Делали в семье вареники торжественно, с неизменно праздничным настроением. И хотя были они, конечно, обычными пельменями с мясом — тут Иван Андреевич не слишком прислушивался к голосу предков, — именовались они строго в украинском духе: варениками. И ели их, главным образом, со сметаной. Это уже вроде бы как уступка украинским вкусам хозяина дома.

И вот общими усилиями жены и дочек давно превращена бесформенная масса фарша во вкусную начинку, маленькие пузатенькие вареники аккуратными рядами выложены на фанерном листе, готов пахучий бульон, а знакомого звонка в дверь все нет и нет. И никак не может младшая дочка выполнить свой любимый ритуал — всплеснув ладошками, радостно зазвеневшим голосом известить весь мир: папа пришел!

А папа в этот час прийти никак не мог. И не до вареников ему было. В этот миг он напряженно всматривался в лобовое стекло милицейского «газика» и, стиснув зубы, говорил сидящему за рулем шоферу:

— Они, Петя! Давай!

— Но, Иван Андреевич… — сдавленно прошептал шофер.

— Знаю, Петя! — угрюмо сказал Иван Андреевич. — Но тут дело такое… Иначе нам нельзя!

Иначе нам нельзя! В эти три слова было вложено все, чем жил Иван Андреевич, чем дышал или, как он сам любил выражаться, на чем стоял. И все, кто сидел в «газике», приняли сердцем высокую правоту этих негромких, но таких важных слов. Несколько часов, поднятые по тревоге, они метались по заснеженной степи, разыскивая двух одуревших от самогона бандитов, сумевших выкрасть оружие.
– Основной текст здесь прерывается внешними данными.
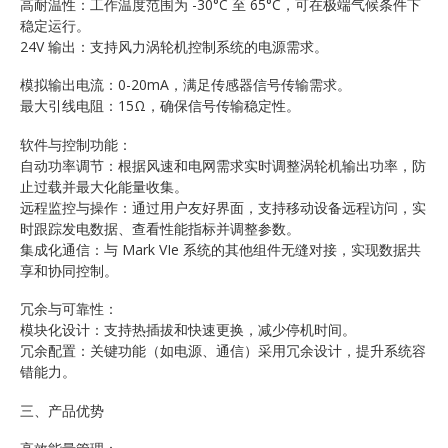
高耐温性：工作温度范围为 -30°C 至 65°C，可在极端气候条件下
稳定运行。
24V 输出：支持风力涡轮机控制系统的电源需求。
模拟输出电流：0-20mA，满足传感器信号传输需求。
最大引线电阻：15Ω，确保信号传输稳定性。
软件与控制功能：
自动功率调节：根据风速和电网需求实时调整涡轮机输出功率，防
止过载并最大化能量收集。
远程监控与操作：通过用户友好界面，支持移动设备远程访问，实
时跟踪发电数据、查看性能指标并调整参数。
集成化通信：与 Mark VIe 系统的其他组件无缝对接，实现数据共
享和协同控制。
冗余与可靠性：
模块化设计：支持热插拔和快速更换，减少停机时间。
冗余配置：关键功能（如电源、通信）采用冗余设计，提升系统容
错能力。
三、产品优势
Уже передали по рации о первых жертвах преступников. Посты и патрули перекрыли все дороги, на въезде в город стояли дружинники. А «Волга», которой завладели убийцы, направлялась именно туда, в город. Она только что разминулась с милицейским «газиком» и, проехав с полсотни метров, тормознула. Мгновением раньше, подчиняясь поднятой руке Шумника, тормознул «газик». Никто еще толком не понял, что бандиты именно в этой «Волге». Но опытом, чутьем, внезапным волнением в сердце Иван Андреевич ощутил: они!

Вот эти несколько секунд, пока машины молчаливо стояли одна против другой, и были отпущены на размышление. Их было слишком мало, чтобы успеть выбрать какой-то оптимальный, наиболее хитрый план, но их было слишком много, чтобы представить, что ждет безоружных дружинников, когда они попытаются остановить машину. Бандитам уже терять нечего.
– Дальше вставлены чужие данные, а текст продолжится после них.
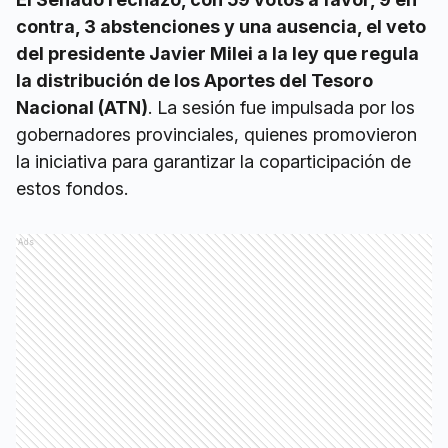
contra, 3 abstenciones y una ausencia, el veto
del presidente Javier Milei a la ley que regula
la distribución de los Aportes del Tesoro
Nacional (ATN)
. La sesión fue impulsada por los
gobernadores provinciales, quienes promovieron
la iniciativa para garantizar la coparticipación de
estos fondos.
Ads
Нет, выбирать не приходилось, поскольку выбор Иваном Андреевичем был сделан давно, всей предыдущей жизнью. Он просто вытащил пистолет и, щелкнув предохранителем, негромко приказал шоферу: «Давай!».

…«Газик» был прошит несколькими очередями сразу. Шофер умер мгновенно, в грудь его вцепилось десятка полтора горячих металлических ос. А крепкий, жилистый Иван Андреевич жил еще минут двадцать. Кто теперь знает, увидел ли он своим затухающим зрением, как вынырнул из-за поворота маленький милицейский автобус, как бросились прямо на плещущий в лицо свинец милиционеры-первогодки и, потеряв в этом бою еще одного убитого, выбили из бандитских рук оружие.
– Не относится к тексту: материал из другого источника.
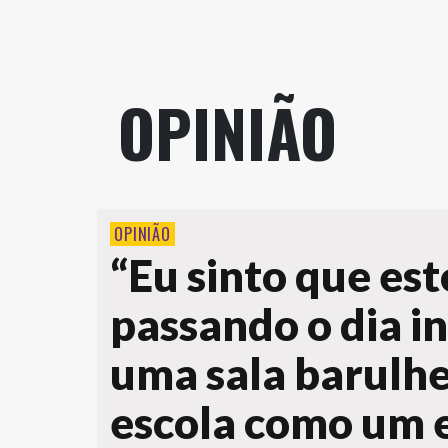
OPINIÃO
OPINIÃO
“Eu sinto que es
passando o dia i
uma sala barulhe
escola como um 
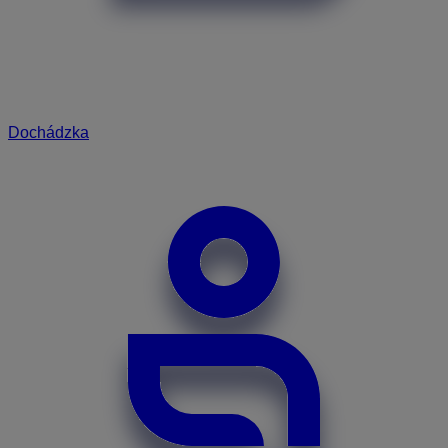
Dochádzka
Он лежал дома, в переднем углу на столе, непривычно тихий и спокойный, как человек, отдыхающий после исполнения самого главного своего дела. И маленькая дочка Галочка, еще не имеющая понятия, что такое смерть, говорила идущим и идущим друзьям, товарищам и сослуживцам Ивана Андреевича:

— Вы только, пожалуйста, не беспокойте папу. Он полежит, полежит и выздоровеет…

На похоронах Ивана Андреевича не говорили пышных слов, памятуя о том, как он не любил их при жизни. Не говорили даже о том, о чем следовало бы сказать: в решающий миг он, не колеблясь, закрыл своей грудью жизнь незнакомых ему людей. Сказали просто: жил он как коммунист и умер как коммунист.